Olympics-Winning matters for Saudi Paralympics coach
June 28 (Reuters) - Saudi Arabia coach Sami Zreili does not put much stock in the idea that taking part at the Paralympic Games in London this summer is more important than winning.
"This mentality of participation as being enough is long gone," he told Reuters by telephone from his home country of Tunisia. "For me as a coach, to take part in the Paralympics you have to be (aiming to be) in the top 10 of the world.
"The point of this is not just to take part but to get medals. We need someone to get to the final stages and not get kicked out at the first stage."
Zreili, who has been working with a squad of six athletes, will chose four for the trip to London for the Aug. 29-Sept. 9 Paralympics.
That team is likely to include Hani Al-Nakhilli, who broke the discuss world record in 2011, and Osamah Alshanqiti, Saudi Arabia's only Paralympic medallist having won gold in the triple jump and silver in the long jump in Beijing four years ago.
Able-bodied Zreili, 39, has been coaching since 1997. He started training disabled athletes two years later and took the Saudi squad to Beijing in 2008.
"I would see them in the club training and they did not need anything special," he said. "On the contrary, disabled people put more in to training, especially mentally, than other athletes.
"As a coach, you adapt training to each athlete depending on their competence and skill and you adapt the training to the player, not the player adapting to the training regime."
Zreili said breaking down the stigma of disability, and encouraging athletes and families to become involved had taken time.
"Things are improving but very slowly, not at a fast pace," he said. "There are families that have disabled children at home, embarrassed to take them out.
"There are those who say, 'Poor guy, he's disabled' and that is a mistake. You should not feel sorry for a disabled person as if you do then it is over for them.
"On the contrary, disabled people should be treated as normal people, not a special case, and the same applies to training in the Paralympics. I train these athletes as I train able-bodied athletes.
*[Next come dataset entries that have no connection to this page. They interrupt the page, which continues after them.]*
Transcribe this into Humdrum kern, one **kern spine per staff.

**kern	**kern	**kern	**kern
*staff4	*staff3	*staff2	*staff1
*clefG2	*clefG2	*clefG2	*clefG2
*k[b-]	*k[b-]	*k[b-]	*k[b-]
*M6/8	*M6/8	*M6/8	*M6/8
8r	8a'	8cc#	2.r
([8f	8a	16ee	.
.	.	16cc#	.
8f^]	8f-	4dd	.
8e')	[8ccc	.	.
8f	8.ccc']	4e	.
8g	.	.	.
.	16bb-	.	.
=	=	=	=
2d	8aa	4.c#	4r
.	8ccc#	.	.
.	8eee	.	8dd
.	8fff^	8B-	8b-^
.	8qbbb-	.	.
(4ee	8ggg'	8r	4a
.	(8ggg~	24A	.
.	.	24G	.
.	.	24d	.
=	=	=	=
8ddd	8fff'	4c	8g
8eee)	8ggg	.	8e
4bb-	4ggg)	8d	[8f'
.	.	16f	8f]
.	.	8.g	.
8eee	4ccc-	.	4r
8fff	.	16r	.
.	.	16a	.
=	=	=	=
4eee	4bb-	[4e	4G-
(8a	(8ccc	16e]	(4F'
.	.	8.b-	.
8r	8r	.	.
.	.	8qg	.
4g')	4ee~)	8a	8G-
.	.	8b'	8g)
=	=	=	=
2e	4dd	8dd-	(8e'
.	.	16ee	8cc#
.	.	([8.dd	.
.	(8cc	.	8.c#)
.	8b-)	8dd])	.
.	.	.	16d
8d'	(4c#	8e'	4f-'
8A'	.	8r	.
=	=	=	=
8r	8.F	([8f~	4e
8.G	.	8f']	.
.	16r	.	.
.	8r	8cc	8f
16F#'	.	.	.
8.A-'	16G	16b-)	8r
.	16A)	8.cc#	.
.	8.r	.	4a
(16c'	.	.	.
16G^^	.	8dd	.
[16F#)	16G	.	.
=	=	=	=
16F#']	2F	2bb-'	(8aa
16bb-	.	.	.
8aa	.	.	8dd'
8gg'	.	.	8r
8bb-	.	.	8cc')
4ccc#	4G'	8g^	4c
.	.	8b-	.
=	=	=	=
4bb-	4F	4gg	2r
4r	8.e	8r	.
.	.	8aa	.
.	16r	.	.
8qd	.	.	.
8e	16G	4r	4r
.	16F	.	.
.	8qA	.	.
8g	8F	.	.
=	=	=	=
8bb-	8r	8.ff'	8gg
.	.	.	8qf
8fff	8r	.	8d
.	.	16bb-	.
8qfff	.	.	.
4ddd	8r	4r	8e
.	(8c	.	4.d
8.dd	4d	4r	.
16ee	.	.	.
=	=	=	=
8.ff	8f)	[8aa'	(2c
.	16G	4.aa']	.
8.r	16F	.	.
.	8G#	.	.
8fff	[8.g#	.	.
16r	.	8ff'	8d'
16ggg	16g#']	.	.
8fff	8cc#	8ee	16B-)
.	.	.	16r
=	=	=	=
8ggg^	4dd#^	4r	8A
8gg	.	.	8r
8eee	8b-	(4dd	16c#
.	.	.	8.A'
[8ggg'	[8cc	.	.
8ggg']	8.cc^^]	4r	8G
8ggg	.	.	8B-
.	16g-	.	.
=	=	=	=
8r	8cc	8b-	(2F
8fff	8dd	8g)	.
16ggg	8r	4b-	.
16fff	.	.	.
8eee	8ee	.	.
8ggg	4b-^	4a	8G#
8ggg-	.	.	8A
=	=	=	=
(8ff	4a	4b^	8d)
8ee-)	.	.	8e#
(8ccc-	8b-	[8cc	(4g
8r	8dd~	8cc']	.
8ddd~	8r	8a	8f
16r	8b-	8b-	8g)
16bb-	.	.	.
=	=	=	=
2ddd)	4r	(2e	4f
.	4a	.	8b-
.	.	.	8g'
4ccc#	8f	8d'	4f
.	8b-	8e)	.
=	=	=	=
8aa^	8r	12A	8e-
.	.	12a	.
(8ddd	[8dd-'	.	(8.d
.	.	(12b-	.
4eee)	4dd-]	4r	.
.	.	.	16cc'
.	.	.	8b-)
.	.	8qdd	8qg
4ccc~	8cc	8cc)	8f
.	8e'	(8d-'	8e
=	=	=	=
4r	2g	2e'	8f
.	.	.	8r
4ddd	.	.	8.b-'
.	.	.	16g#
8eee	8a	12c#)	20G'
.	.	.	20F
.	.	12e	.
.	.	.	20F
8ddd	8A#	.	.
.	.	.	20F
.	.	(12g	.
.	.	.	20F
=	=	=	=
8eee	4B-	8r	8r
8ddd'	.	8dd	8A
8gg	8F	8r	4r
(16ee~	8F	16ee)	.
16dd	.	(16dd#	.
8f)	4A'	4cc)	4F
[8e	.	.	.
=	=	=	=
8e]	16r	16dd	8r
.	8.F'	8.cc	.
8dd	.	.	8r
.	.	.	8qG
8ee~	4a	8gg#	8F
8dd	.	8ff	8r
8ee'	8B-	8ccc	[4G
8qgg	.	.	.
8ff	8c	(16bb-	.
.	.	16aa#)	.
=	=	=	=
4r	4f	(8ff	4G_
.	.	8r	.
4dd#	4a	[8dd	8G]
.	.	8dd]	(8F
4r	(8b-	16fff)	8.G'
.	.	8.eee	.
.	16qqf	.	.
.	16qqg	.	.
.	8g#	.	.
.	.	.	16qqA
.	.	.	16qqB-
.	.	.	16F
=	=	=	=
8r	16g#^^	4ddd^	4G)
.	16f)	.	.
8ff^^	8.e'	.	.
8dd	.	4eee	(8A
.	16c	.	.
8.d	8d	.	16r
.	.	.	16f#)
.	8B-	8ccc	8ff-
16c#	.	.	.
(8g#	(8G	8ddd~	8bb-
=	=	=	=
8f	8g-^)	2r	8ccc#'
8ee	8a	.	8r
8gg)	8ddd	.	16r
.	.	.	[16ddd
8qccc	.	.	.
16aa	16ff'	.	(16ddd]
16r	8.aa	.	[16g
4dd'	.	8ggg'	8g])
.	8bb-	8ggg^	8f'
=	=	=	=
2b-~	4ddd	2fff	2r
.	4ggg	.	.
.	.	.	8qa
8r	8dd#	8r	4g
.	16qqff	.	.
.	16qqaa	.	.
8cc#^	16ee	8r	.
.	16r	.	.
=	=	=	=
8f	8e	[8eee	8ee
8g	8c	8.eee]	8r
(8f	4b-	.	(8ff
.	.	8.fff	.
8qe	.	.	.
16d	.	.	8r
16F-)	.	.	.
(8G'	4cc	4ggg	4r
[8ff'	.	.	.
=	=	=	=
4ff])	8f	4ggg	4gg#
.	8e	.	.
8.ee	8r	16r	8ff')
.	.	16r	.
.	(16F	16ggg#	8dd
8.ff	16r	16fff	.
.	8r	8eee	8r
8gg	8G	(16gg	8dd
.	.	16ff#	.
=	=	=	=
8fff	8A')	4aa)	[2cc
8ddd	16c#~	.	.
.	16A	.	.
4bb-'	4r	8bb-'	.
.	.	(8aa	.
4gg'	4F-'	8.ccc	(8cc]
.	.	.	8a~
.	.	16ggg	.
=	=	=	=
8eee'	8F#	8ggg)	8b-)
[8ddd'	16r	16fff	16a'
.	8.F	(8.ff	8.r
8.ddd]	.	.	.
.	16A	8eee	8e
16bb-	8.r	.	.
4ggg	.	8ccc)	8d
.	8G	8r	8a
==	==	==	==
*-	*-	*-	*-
Nothing changes."
Breaking down barriers to the participation of disabled athletes in Saudi Arabia is one thing but the barrier to female participation remains.
Saudi Arabia, Qatar and Brunei are the only three countries not to have sent women athletes to any previous Olympic or Paralympic Games.
Qatar and Brunei are set to break that cycle this year by selecting women to take part at the July 27-Aug. 12 Olympics, but Saudi Arabia's continued failure to do so on the basis of its national law means it will be alone in fielding men-only squads in 2012.
"To be honest it is a great shame that women in Saudi Arabia do not participate in the Olympics and Paralympics," said Zreili. "If we had even one woman we might have been able to take six athletes as if you do not have women (on your team) you lose about 30 percent of your quota.
"There are Saudi women who participate (in sport) in Saudi, but it is very localised and outside participation is very difficult.